Es ging ja darum, was Einstein meint – offensichtlich genau das, was ich auch gemeint habe.
„Das funktioniert sowohl mittels Transformation der Ortskoordinaten der bewegten Spärenpunkte als auch mittels Transformation der Geschwindigkeit der Spärenpunkte.“
Mit der Transformation der Ortskoordinaten habe ich es gezeigt

, was die „Transformation der Geschwindigkeiten“ betrifft, zeige ich Dir jetzt ein Spielchen:
Wir haben die gleiche Konstellation:
S ist unbewegt, S´ist mit v im Sinne der positiven X-Achse mit v bewegt. Aus S werden Punkte in (-) und (+) – x-Richtung geschossen, oder wenn Dir lieber ist, Wellen mit der Geschwindigkeit w.
w = 0,99c, v steigert sich, wir betrachten nur die herausgeschossene Punkte, Welle in positive x-Richtung aus S´-Sicht (v ist dann negativ). In die negative x-Richtung ist klar – u´ wächst schnell bis annähernd –1c und wird gekappt.
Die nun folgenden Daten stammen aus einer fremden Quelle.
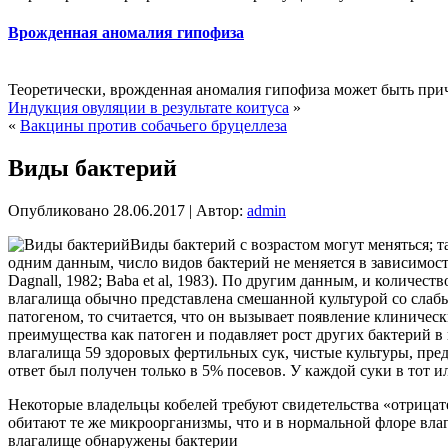
Врожденная аномалия гипофиза
Теоретически, врожденная аномалия гипофиза может быть при
Индукция овуляции в результате коитуса
»
«
Вакцины против собачьего бруцеллеза
Виды бактерий
Опубликовано
28.06.2017
|
Автор:
admin
Виды бактерий с возрастом могут меняться; т
одним данным, число видов бактерий не меняется в зависимости
Dagnall, 1982; Baba et al, 1983). По другим данным, и количест
влагалища обычно представлена смешанной культурой со слабым 
патогеном, то считается, что он вызывает появление клиничес
преимущества как патоген и подавляет рост других бактерий в но
влагалища 59 здоровых фертильных сук, чистые культуры, пр
ответ был получен только в 5% посевов. У каждой суки в тот и
Некоторые владельцы кобелей требуют свидетельства «отрицате
обитают те же микроорганизмы, что и в нормальной флоре влагал
влагалище обнаружены бактерии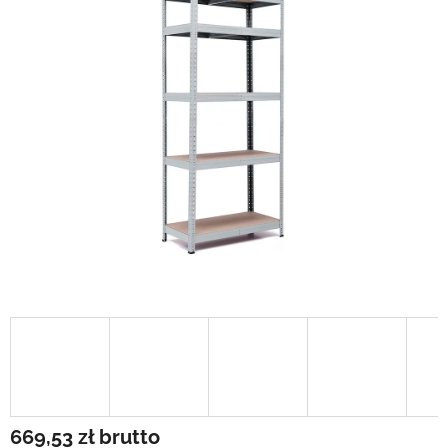
669,53 zł
brutto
Die Formel lautet: u´ = (w + v)/(1 + w*v/c²)
v = -0,4c; u´ = 0,977c
v = -0,6c; u´ = 0,961c
v = -0,8c; u´ = 0,913c
v = -0,98c; u´ = 0,336c
v = -0,99c; u´ = 0c
Wie man sieht, mit Erhöhung von v wird die rel, Geschw. immer kleiner und bei v = w wird 0 - genauso wie nach Galilei.
Jetzt erhöhen wir w mit nur 0,01c auf 1c:
v = -0,99c; u´ = 1,0c !!! Mit Erhöhung von nur 0,01c springt u´ von 0c auf 1c !!
Wie kommt dieser Sprung zustande? Wohl v vernichtet, oder?
Was passiert, wenn wir nicht w, sondern v mit nur 0,01c erhöhen:
w = 0,99c; v = -1,0c; u´ = - 1,0c !!!
Von 0 springt auf Minus 1,0c !!! Wohl ist w jetzt gekillt, oder?
Und so was nennen einige Leute Physik.
Irgendwo habe ich gelesen, dass die G-Addition nur dann einen Sinn ergibt, wenn beide zu summierenden Geschwindigkeiten kleiner als c sind, hast Du so was auch gelesen? Die „Erklärung“ mit der G-Addition kannst Du also getrost vergessen.